Chroniques

par laurent bergnach

Affaire étrangère
opéra de Valentin Sallenave

Opéra national de Montpellier, Comédie
- 5 février 2009
à Montpellier, création d"Affaire étrangère, opéra de Valentin Sallenave
© marc ginot | opéra national de montpellier

Au départ, il y a Politique étrangère (L'Association, 2000), un album signé Lewis Trondheim (scénario) et Jochen Gerner (dessin), composé de cent bandes de quatre cases chacune. L'argument est le suivant : une étrange machine volante, venue d'on ne sait où, vient s'écraser dans un royaume céleste autant que totalitaire. À son bord, un Etranger complètement amnésique va bouleverser la vie des autochtones. Fort embarrassé, le Roi ne sait que faire du prisonnier, d'autant que personne n'arrive à le conseiller comme il le souhaiterait ; ni le Chef de la Garde, ni le Docteur, ni la Reine, ni même Dieu qui traîne dans les jardins du château. Il hésite à rendre sa liberté à l'Etranger et penche de plus en plus pour le condamner à mort. Malgré cet environnement hostile, le captif arrive à se dépêtrer de plus d'une situation périlleuse, tantôt grâce à son intelligence, tantôt grâce à son coup de poing.

Contacté par Valentin ViIllenave pour écrire le livret de son premier opéra, Trondheim est emballé par le projet mais également débordé de travail. Il propose donc d'adapter cet ancien huis-clos dont les personnages ne sont pas des animaux, comme si souvent dans son travail – lui-même se caricature volontiers en aigle.
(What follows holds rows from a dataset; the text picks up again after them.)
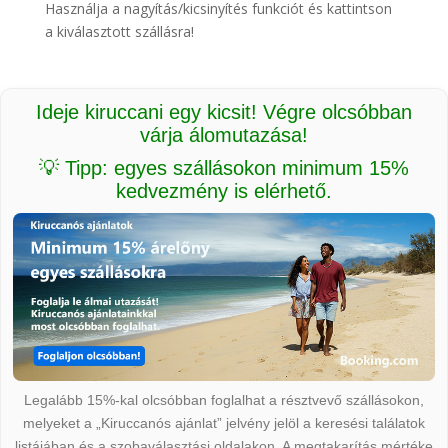
Használja a nagyítás/kicsinyítés funkciót és kattintson
a kiválasztott szállásra!
Ideje kiruccani egy kicsit! Végre olcsóbban
várja álomutazása!
💡 Tipp: egyes szállásokon minimum 15%
kedvezmény is elérhető.
Legalább 15%-kal olcsóbban foglalhat a résztvevő szállásokon,
melyeket a „Kiruccanós ajánlat” jelvény jelöl a keresési találatok
listájában és a szobaválasztási oldalakon. A megtakarítás mértéke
Le dessinateur en revoit les failles et supprime les personnages peu essentiels (l'infirmière, le garde prisonnier, et – quel dommage ! – Bertrand, l'adorable fantôme-espion).
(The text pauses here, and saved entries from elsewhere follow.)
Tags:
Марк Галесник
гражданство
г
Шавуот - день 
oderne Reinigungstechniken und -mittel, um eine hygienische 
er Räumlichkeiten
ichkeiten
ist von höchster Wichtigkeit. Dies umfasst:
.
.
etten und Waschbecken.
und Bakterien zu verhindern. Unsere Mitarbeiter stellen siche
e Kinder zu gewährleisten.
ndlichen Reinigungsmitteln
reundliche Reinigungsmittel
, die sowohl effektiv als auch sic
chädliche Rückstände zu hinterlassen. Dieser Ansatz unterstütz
De son côté, Gerner s'est chargé de la conception graphique du spectacle. L'album original étant en noir et blanc. Le dessinateur a conservé des couleurs assez neutres à l'ensemble (murs et nuages gris), mais y introduit le rouge qui donne du relief aux costumes, notamment. Chargé de la mise en scène, Richard Mitou mit debout et en mouvement ce qui était auparavant statique, mais sans céder pour autant au réalisme. Nombre d'effets (chute du Roi au ralenti, trottinements, objets plats, etc.) rappellent la fantaisie et l'humour de l'univers évoqué.

Quasiment jamais joué, le jeune compositeur (né en 1984) avoue son obsession pour la rigueur formelle : « toutes les structures de la pièce, du nombre de tableaux, de mesures, de temps, aux dispositions vocales et instrumentales, ont donné lieu à des contraintes et des jeux mathématiques », puis ajoute : « suivant les (rares) personnes à qui j'ai pu la montrer, ma musique suscite les réactions les plus diverses, tantôt qualifiée de dissonante et inaudible, tantôt, à l'inverse, de facile, insipide et réactionnaire. J'imagine que mon esthétique (s'il y en a une) se situe quelque part entre les deux – sans espoir de savoir où ». Pour notre part, on aura apprécié certains alliages timbriques dans la lignée de Debussy, restitués délicatement par la battue de Samuel Jean.

Côté chant, évidence et sensualité sont au rendez-vous avec les excellents Nicolas Courjal (Roi) et Catherine Hunold (Reine). Le baryton Marco Di Sapia offre à l'Etranger un timbre agréable, un rien granuleux. Yves Saelens (Chef de la garde) et Viorica Cortez (Dieu) sont des artistes à la hauteur de leur réputation. Seule décevra Delia Noble (Docteur), souvent couverte en dehors de ses aigus. Enfin, citons Cyril Amiot, majordome muet et souvent drôle.

Puisque René Kœring a donné sa chance à un compositeur novice de monter son projet, espérons qu'il offre maintenant la possibilité à toute une équipe d'enchanter à nouveau la salle en reprenant ce spectacle tous publics à l'été ou à l'hiver prochain.